▶ _Extrait_:
'''
Michaël Nizard, Directeur des Gestions Multi-Asset & Overlay et Nabil Milali, Gérant Multi-Asset & Overlay

Bien que tous les Etats américains n’aient pas encore rendu leur verdict, les résultats à ce stade ne laissent guère de doute sur l’identité du 47ème président de l’Histoire des Etats-Unis qui sera bien D. Trump, comme l’ont d’ores et déjà annoncé plusieurs agences de presse américaines. Il dispose en effet de suffisamment d’avance dans les Etats clés pour s’assurer la majorité de 270 sièges au Collège électoral, fort de ses victoires décisives en Pennsylvanie, Géorgie et Caroline du Nord. D. Trump a notamment bénéficié de la crise de confiance des américains quant à la situation économique de leur pays, plus de 50% d’entre eux ayant indiqué qu’il s’agissait de leur principal sujet de préoccupation selon les sondages en sortie de bureaux de vote. 

Les républicains s’assurent de surcroît le contrôle du Sénat, ce qui facilitera la nomination des juges fédéraux et des responsables d’agences gouvernementales, y compris éventuellement celle du successeur de J. Powell à la tête de la Fed en 2026. En revanche, il est encore trop tôt pour identifier le parti vainqueur à la Chambre des Représentants, les candidats démocrates faisant preuve jusqu’ici d’une plus grande résilience par rapport aux scores de K. Harris dans leurs Etats respectifs. L’incertitude pourrait d’ailleurs durer plusieurs jours si la majorité doit être décidée par l’issue des élections à l’Ouest (Californie, Arizona) dans la mesure où certains Etats acceptent les bulletins de vote par correspondance qui arrivent jusqu’à 4 jours après l’élection. Les investisseurs risquent donc de rester dans l’attente de ces résultats avant d’accentuer leurs positions sur les marchés financiers compte tenu de l’importance cruciale de cet enjeu pour la mise en œuvre du programme de D. Trump. Le contrôle des deux Chambres du Congrès conditionne en effet l’avenir de sa réforme fiscale, laquelle doit abaisser le taux de l’impôt sur les sociétés de 21 à 15% et dont l’anticipation explique en grande partie la hausse des marchés d’actions américains aujourd’hui. D. Trump devrait toutefois a minima pérenniser au-delà de 2025 les réductions fiscales pour les ménages et les entreprises actées en 2017.
'''
Affichez en entier, à l'identique, l'extrait ci-dessus sur l'élection présidentielle américaine.

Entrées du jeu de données
'''
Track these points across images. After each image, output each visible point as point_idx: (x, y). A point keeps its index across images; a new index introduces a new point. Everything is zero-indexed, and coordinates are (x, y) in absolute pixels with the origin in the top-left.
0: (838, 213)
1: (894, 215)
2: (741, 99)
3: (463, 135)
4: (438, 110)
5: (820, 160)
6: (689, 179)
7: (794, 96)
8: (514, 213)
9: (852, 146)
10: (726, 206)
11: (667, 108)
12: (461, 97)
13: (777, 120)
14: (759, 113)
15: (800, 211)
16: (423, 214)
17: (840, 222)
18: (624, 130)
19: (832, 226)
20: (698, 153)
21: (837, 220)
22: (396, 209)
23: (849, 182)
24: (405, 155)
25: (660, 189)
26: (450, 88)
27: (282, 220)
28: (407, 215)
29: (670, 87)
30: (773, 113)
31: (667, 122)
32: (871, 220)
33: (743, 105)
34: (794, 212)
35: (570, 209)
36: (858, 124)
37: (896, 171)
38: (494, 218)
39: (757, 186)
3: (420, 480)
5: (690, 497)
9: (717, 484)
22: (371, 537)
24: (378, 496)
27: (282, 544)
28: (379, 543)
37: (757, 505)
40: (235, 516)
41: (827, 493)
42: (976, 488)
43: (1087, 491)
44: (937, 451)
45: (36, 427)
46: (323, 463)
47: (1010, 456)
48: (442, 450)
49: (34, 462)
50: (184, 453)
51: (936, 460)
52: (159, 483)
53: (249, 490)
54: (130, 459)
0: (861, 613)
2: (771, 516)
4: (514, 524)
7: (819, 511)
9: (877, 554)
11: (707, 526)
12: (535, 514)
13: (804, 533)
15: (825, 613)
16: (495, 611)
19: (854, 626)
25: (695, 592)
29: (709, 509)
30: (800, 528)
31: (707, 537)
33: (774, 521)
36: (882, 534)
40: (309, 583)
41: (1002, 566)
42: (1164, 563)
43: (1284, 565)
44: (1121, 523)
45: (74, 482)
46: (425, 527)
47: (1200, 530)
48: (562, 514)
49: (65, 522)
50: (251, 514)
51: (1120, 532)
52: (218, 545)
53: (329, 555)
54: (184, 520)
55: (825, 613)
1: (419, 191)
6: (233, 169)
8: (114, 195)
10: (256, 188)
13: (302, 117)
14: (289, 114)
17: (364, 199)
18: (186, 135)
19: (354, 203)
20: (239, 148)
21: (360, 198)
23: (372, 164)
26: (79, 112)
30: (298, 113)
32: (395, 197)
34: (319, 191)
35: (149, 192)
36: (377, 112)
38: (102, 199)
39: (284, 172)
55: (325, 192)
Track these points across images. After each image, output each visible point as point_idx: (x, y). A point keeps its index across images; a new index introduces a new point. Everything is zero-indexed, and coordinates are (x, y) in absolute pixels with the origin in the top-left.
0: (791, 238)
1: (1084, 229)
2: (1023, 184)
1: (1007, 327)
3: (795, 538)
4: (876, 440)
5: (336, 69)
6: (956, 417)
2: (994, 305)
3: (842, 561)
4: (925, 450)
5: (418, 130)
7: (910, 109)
'''
▶ _Résultat de l'exercice_:
Michaël Nizard, Directeur des Gestions Multi-Asset & Overlay et Nabil Milali, Gérant Multi-Asset & Overlay

Bien que tous les Etats américains n’aient pas encore rendu leur verdict, les résultats à ce stade ne laissent guère de doute sur l’identité du 47ème président de l’Histoire des Etats-Unis qui sera bien D. Trump, comme l’ont d’ores et déjà annoncé plusieurs agences de presse américaines. Il dispose en effet de suffisamment d’avance dans les Etats clés pour s’assurer la majorité de 270 sièges au Collège électoral, fort de ses victoires décisives en Pennsylvanie, Géorgie et Caroline du Nord. D. Trump a notamment bénéficié de la crise de confiance des américains quant à la situation économique de leur pays, plus de 50% d’entre eux ayant indiqué qu’il s’agissait de leur principal sujet de préoccupation selon les sondages en sortie de bureaux de vote. 

Les républicains s’assurent de surcroît le contrôle du Sénat, ce qui facilitera la nomination des juges fédéraux et des responsables d’agences gouvernementales, y compris éventuellement celle du successeur de J. Powell à la tête de la Fed en 2026. En revanche, il est encore trop tôt pour identifier le parti vainqueur à la Chambre des Représentants, les candidats démocrates faisant preuve jusqu’ici d’une plus grande résilience par rapport aux scores de K. Harris dans leurs Etats respectifs. L’incertitude pourrait d’ailleurs durer plusieurs jours si la majorité doit être décidée par l’issue des élections à l’Ouest (Californie, Arizona) dans la mesure où certains Etats acceptent les bulletins de vote par correspondance qui arrivent jusqu’à 4 jours après l’élection. Les investisseurs risquent donc de rester dans l’attente de ces résultats avant d’accentuer leurs positions sur les marchés financiers compte tenu de l’importance cruciale de cet enjeu pour la mise en œuvre du programme de D. Trump. Le contrôle des deux Chambres du Congrès conditionne en effet l’avenir de sa réforme fiscale, laquelle doit abaisser le taux de l’impôt sur les sociétés de 21 à 15% et dont l’anticipation explique en grande partie la hausse des marchés d’actions américains aujourd’hui. D. Trump devrait toutefois a minima pérenniser au-delà de 2025 les réductions fiscales pour les ménages et les entreprises actées en 2017.